Still, I get this message when I try to deploy my application:
Caused by: org.hibernate.service.spi.ServiceException: OGM000071: Unable to start datatore provider
Caused by: org.hibernate.HibernateException: OGM001214: Unable to connect to MongoDB instance: Timed out after 30000 ms while waiting for a server that matches ReadPreferenceServerSelector{readPreference=primary}. Client view of cluster state is {type=UNKNOWN, servers=[{address=mongo:27017, type=UNKNOWN, state=CONNECTING, exception={com.mongodb.MongoSecurityException: Exception authenticating MongoCredential{mechanism=SCRAM-SHA-1, userName=’user’, source=’lvdb’, password=, mechanismProperties={}}}, caused by {com.mongodb.MongoCommandException: Command failed with error 18: ‘Authentication failed.’ on server mongo:27017. The full response is { \”ok\” : 0.0, \”errmsg\” : \”Authentication failed.\”, \”code\” : 18, \”codeName\” : \”AuthenticationFailed\” }}}]
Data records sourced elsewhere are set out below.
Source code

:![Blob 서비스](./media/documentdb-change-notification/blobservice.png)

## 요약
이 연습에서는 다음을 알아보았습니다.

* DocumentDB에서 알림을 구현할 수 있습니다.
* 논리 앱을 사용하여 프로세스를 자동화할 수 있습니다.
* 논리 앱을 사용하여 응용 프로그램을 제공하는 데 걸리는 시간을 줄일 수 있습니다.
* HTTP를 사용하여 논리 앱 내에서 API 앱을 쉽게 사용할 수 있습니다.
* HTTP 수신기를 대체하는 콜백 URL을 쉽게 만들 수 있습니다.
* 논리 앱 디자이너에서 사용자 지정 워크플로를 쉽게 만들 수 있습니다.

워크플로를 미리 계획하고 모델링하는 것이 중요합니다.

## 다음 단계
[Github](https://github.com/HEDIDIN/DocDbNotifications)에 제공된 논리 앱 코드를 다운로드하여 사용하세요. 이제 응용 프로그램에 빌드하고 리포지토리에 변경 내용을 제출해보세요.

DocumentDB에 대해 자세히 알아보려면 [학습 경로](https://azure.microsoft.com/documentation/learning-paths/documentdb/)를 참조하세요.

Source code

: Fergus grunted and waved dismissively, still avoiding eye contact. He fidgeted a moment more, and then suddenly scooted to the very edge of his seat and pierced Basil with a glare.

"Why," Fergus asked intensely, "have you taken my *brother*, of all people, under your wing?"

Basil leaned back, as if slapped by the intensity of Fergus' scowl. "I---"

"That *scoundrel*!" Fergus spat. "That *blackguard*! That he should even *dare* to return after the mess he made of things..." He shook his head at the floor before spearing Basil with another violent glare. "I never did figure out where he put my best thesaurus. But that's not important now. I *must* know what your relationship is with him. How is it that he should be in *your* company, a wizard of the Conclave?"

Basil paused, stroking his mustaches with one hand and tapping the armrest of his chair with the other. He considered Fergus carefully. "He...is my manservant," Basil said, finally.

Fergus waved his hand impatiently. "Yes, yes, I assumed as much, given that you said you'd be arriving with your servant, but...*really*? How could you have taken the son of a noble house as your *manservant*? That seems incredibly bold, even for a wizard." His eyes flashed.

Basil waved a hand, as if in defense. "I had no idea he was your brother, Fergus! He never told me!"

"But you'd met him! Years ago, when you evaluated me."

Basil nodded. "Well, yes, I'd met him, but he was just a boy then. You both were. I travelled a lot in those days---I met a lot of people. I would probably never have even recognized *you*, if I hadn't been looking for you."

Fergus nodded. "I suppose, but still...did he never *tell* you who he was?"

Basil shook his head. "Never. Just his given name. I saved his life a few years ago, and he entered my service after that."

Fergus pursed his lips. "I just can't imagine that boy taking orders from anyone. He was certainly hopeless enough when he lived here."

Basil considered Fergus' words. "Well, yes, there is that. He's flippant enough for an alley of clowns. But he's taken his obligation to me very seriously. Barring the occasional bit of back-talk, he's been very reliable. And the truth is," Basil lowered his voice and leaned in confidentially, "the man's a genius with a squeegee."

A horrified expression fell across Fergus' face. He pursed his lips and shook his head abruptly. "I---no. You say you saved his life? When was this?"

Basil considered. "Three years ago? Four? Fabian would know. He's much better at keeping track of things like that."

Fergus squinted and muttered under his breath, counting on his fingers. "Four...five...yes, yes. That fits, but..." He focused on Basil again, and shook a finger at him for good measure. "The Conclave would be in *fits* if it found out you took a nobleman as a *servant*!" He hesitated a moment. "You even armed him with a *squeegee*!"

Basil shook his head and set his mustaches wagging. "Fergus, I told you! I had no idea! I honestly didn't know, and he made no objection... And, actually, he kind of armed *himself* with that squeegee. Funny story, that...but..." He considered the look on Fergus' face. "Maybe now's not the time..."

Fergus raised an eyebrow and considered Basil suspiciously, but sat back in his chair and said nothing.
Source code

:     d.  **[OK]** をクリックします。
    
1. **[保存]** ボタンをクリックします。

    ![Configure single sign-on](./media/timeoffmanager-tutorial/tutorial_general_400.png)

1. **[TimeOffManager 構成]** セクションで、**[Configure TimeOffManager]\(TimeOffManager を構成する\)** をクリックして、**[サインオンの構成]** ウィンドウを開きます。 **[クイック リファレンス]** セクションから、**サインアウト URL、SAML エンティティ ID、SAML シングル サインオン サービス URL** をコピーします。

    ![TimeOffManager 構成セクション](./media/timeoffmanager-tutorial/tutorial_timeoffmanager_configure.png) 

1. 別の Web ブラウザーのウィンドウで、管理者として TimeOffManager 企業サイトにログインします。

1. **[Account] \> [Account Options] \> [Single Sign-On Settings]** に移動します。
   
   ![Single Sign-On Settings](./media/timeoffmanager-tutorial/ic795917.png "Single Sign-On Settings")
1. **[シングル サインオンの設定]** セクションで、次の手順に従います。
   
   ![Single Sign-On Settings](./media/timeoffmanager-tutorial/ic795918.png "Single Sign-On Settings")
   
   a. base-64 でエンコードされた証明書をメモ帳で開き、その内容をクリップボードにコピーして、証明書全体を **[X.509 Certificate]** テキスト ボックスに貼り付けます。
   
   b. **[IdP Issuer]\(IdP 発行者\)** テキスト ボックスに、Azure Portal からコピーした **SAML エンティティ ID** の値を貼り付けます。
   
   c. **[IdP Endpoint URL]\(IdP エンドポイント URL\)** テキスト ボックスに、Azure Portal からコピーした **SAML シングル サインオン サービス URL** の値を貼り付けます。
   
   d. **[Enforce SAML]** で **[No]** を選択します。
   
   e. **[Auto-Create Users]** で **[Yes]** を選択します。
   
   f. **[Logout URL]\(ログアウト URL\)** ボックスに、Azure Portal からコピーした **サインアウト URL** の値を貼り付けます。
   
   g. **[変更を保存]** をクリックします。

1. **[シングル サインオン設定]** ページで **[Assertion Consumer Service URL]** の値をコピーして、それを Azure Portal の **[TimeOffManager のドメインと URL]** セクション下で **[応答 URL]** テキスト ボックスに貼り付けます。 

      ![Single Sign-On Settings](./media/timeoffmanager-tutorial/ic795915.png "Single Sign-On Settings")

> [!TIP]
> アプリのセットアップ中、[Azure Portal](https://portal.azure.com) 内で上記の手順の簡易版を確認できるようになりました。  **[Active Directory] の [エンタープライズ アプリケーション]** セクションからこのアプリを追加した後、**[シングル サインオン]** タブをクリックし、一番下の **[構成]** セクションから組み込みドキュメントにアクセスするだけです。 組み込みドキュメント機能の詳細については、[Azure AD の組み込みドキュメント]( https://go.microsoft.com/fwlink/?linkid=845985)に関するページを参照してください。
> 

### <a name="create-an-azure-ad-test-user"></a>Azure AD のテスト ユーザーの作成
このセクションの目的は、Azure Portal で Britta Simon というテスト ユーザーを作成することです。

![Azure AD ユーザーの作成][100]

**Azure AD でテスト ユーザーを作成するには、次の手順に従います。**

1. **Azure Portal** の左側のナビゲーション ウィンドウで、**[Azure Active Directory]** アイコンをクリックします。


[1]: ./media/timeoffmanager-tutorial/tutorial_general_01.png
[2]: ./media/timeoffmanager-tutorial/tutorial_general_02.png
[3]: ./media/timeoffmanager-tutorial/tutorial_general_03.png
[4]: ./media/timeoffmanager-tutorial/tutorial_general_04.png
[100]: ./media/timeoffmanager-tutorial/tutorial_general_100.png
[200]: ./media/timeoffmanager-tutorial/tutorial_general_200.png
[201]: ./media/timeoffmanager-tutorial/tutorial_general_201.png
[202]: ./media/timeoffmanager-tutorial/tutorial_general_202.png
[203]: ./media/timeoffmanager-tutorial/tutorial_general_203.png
Caused by: com.mongodb.MongoTimeoutException: Timed out after 30000 ms while waiting for a server that matches ReadPreferenceServerSelector{readPreference=primary}. Client view of cluster state is {type=UNKNOWN, servers=[{address=mongo:27017, type=UNKNOWN, state=CONNECTING, exception={com.mongodb.MongoSecurityException: Exception authenticating MongoCredential{mechanism=SCRAM-SHA-1, userName=’user’, source=’lvdb’, password=, mechanismProperties={}}}, caused by {com.mongodb.MongoCommandException: Command failed with error 18: ‘Authentication failed.’ on server mongo:27017. The full response is { \”ok\” : 0.0, \”errmsg\” : \”Authentication failed.\”, \”code\” : 18, \”codeName\” : \”AuthenticationFailed\” }}}]”}}
Solution
Hibernate OGM is currently using the database name as the authentication database. This is a bug and I’m dealing with it.
In your example (by the way, everything seems to be correct), you want to connect to
“lvdb” db but you defined a user in the “admin” database. Hiebernate OGM is actually looking for users in the “lvdb” database.
Update: This issue is now fixed in the latest stable release (5.1.0.Final), you can select the name of the authentication database using the property hibernate.ogm.mongodb.authentication_database (admin is the default name).